O autor traz alguns precedentes para analisar parâmetros sobre a matéria do acordo de não persecução penal em casos práticos. Em ação penal da 7ª Vara Federal de Porto Alegre, e da 14ª Vara Criminal de Curitba, nota-se que de a Lei 13.964/2019 implicou uma reforma profunda para o sistema jurídico penal brasileiro, como ocorreu com a inclusão do já referido artigo 28-A, do Código de Processo Penal, que passou a reconhecer a validade do referido acordo de não persecução penal.

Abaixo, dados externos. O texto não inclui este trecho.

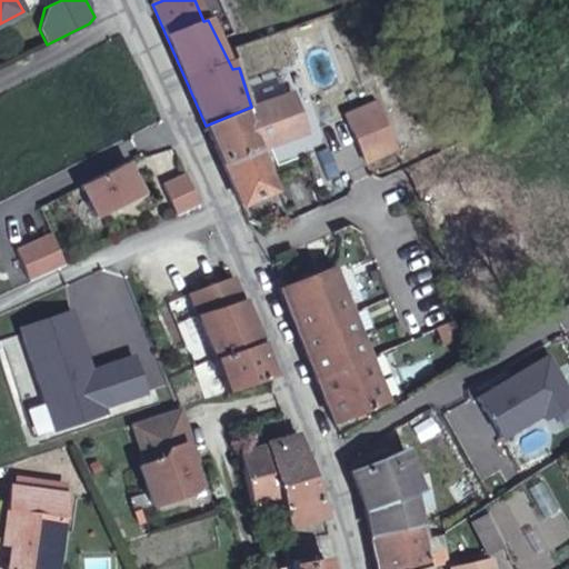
[(227,32),(232,50),(255,41),(249,26),(227,32)]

Ainda na esteira do referido entendimento, que refere o alinhamento, tem-se que a tendência mundial de ampliar os casos de justiça penal negocial, deve-se parti do pressuposto de que em se tratando de partes antagônicas, é da essência do instituto “que cada parte abra mão de uma percela de sua posição processual em prol de uma solução mais célere e benéfica, se comparada com uma eventual futura sucumbência, de modo que a confissão do acusado é  parte integrante do acordo, cabendo aos indiciados no caso do Ministério Público manifestar interesse na celebração.

Ademias, cabe ao Judiciário avaliar tanto a voluntariedade das tratativas, como a adequação e abusividade de suas cláusulas, como já ocorre com a suspensão condicional do processo prevista na Lei nº 9.099/95. O entendimento foi no sentido de que, em se tratando de norma de natureza processual ou híbrida, deve ser desde logo observada e, no caso de ação penal já instaurada, de modo a evitar possível alegação de nulidade futura.

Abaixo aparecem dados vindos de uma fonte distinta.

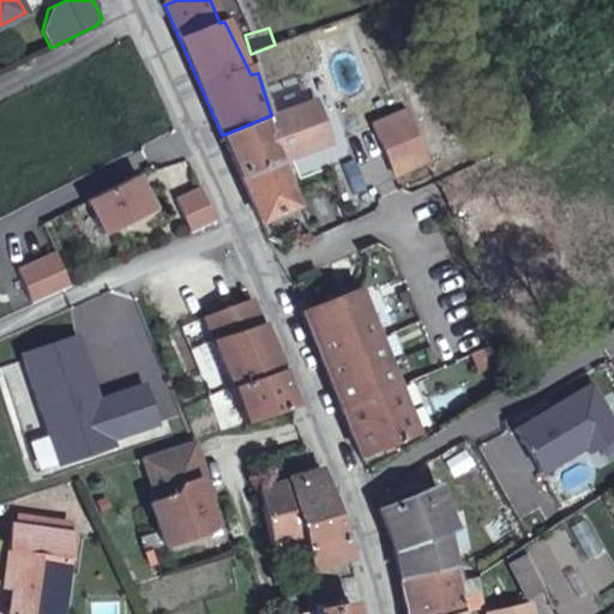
[(271,115),(222,136),(239,175),(292,154),(293,156),(329,142),(312,101),(271,115)]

Outrossim, há entendimento, quanto ao segundo caso, no sentido de que é inviável a incidência da norma penal mais benéfica “quando já existente condenação, quer estando transitada em julgado, quer passível ainda de impugnação mediante recurso.

Conclusão

Muito se viu que houve avanço na justiça negocial dentro da seara criminal, como forma imediata de busca de melhorias no sistema penal, mesmo que isso custasse assumir perdas de garantias e direitos fundamentais. Ainda assim, resta evidente que não se pode enxergar no direito penal o caminho para a resolução de conflitos sociais, sendo considerado na doutrina que qualquer perspectiva de melhora deveria ser iniciada pela redução da abrangência do Direito Penal.

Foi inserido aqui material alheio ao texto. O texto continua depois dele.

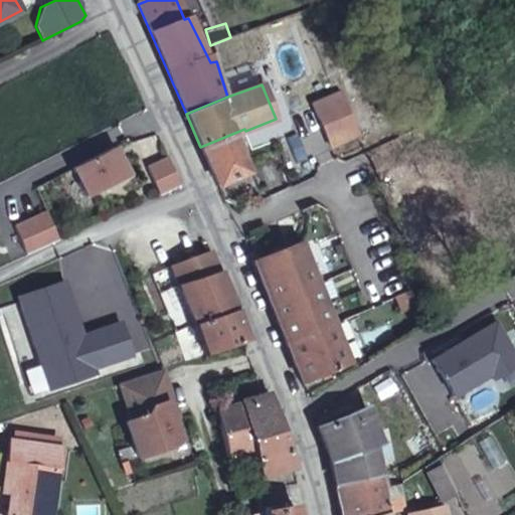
[(313,104),(330,147),(358,136),(341,93),(313,104)]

Por fim temos que pontos cruciais ainda encontram sendo objeto de bastante reflexão pelos doutrinadores e operadores do direito como por exemplo se deve-se considerar tratar-se de norma penal de natureza mista e, portanto, retroativa, diante das disposições mais benéficas ao acusado, será mantida a limitação temporal de aplicação adotada? O fato de o pedido ter sido feito incidentalmente em sede de apelo extraordinário, mesmo diante dos termos do art. 2º do Código Penal que estabelece a retroatividade da lex mitior ainda havendo sentença condenatória transitado em julgado, se haverá empecilho para tal reconhecimento, vez que não pode ser o instituto usado apenas para prejudicar acusados e reduzir garantias.